### List of tasks:
(a) In the forum post on the RE module, what web address does the example code open?
(b) Carry on the forum post about the RE module from the point where it stops.

### Document section:
RE Module

Fri Aug 25 17:10:26 EDT 2006

Roman,

I don't quite understand what you mean. Line separators gone? That would be the '\n', right? What of it if you process line by line,
as your variable name 'row' suggests?
      As to the maximum size re can handle, I have no idea. I vaguely remember the topic being discussed. You should be able to find
the discussions in the archives, if a knowlegeable soul doesn't volunteer the info right away. With SE it is of no concern.

Anyway, I think the best thing to do is to just try with a real page:

>>> f = urllib.urlopen (r'http://www.python.org')
>>> page = f.read (); f.close ()
>>> import SE
>>> Tag_Stripper = SE.SE (' "~<(.|\n)*?>~="  "~<!--(.|\n)*?-->~=" ')

### Listed records:
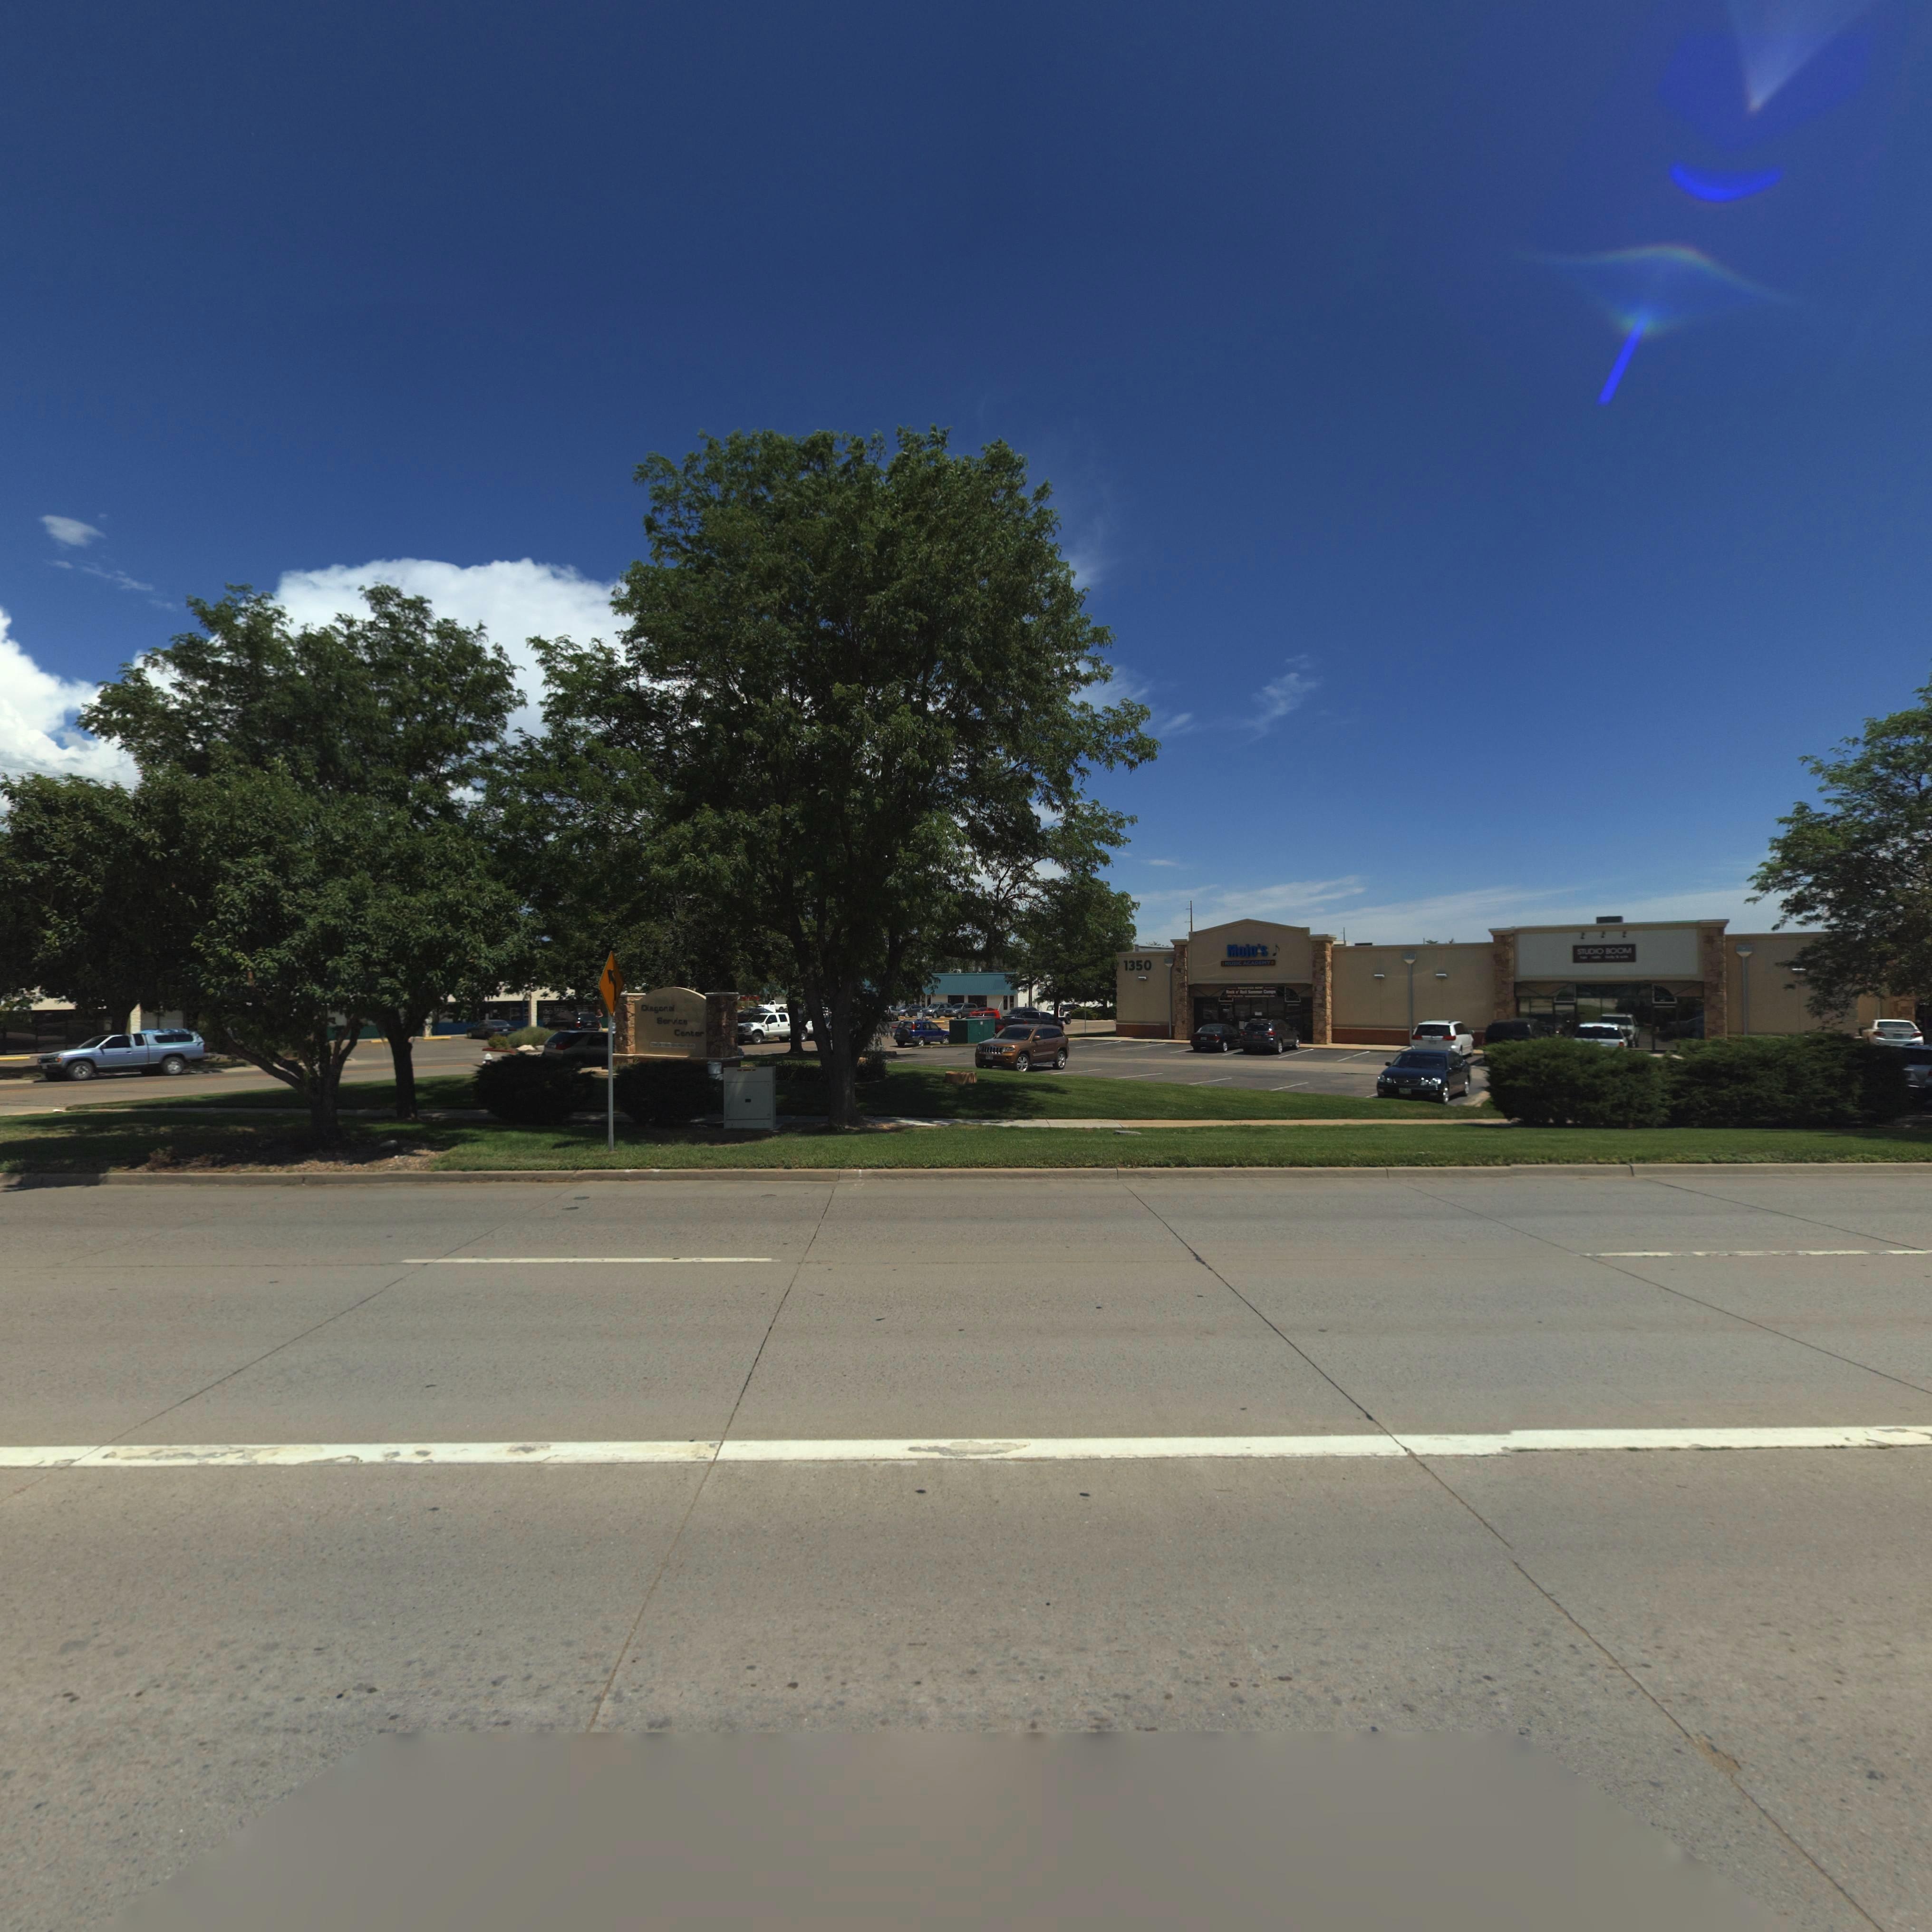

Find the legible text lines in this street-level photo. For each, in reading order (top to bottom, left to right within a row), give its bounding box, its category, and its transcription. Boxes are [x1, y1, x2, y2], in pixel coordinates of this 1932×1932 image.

[1227, 943, 1268, 958] BusinessName: Mojo's
[1577, 947, 1632, 955] BusinessName: STUDIO BOOM
[1123, 959, 1152, 971] StreetNumber: 1350
[1225, 960, 1271, 966] BusinessName: MUSIC ACADEMY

### Answers:
(a) http://www.python.org

(b)
>>> Tag_Stripper (page)
( ... page without tags, but lots of empty lines ...)

If you want to take the empty lines out, do this:

>>> Tag_Stripper = SE.SE (' "~<(.|\n)*?>~="  "~<!--(.|\n)*?-->~="  |  "~\r?\n\s+?(?=\r?\n)~="  |  "~(\r?\n)+~=\n" ')

"|" means do the preceding replacements (which happen to be deletions: replace with nothing) and go on from there. The expressions
we added say: delete lines that contain only spaces. Do that (another "|"). And finally replace multiple consecutive line feeds with
a single line feed.
      So you can develop interactively. Add a definition. See what it does. Add another one. One little step at a time. Hacking at
its best!

Frederic

----- Original Message -----
From: "Roman" <rgelfand2 at hotmail.com>
Newsgroups: comp.lang.python
To: <python-list at python.org>
Sent: Friday, August 25, 2006 6:14 PM
Subject: Re: RE Module

> Thanks for your help.
>
> A thing I didn't mention is that before the statement row[0] =
> re.sub(r'<.*?>', '', row[0]), I have row[0]=re.sub(r'[^
> 0-9A-Za-z\"\'\.\,\#\@\!\(\)\*\&\%\%\\\/\:\;\?\`\~\<\>]', '', row[0])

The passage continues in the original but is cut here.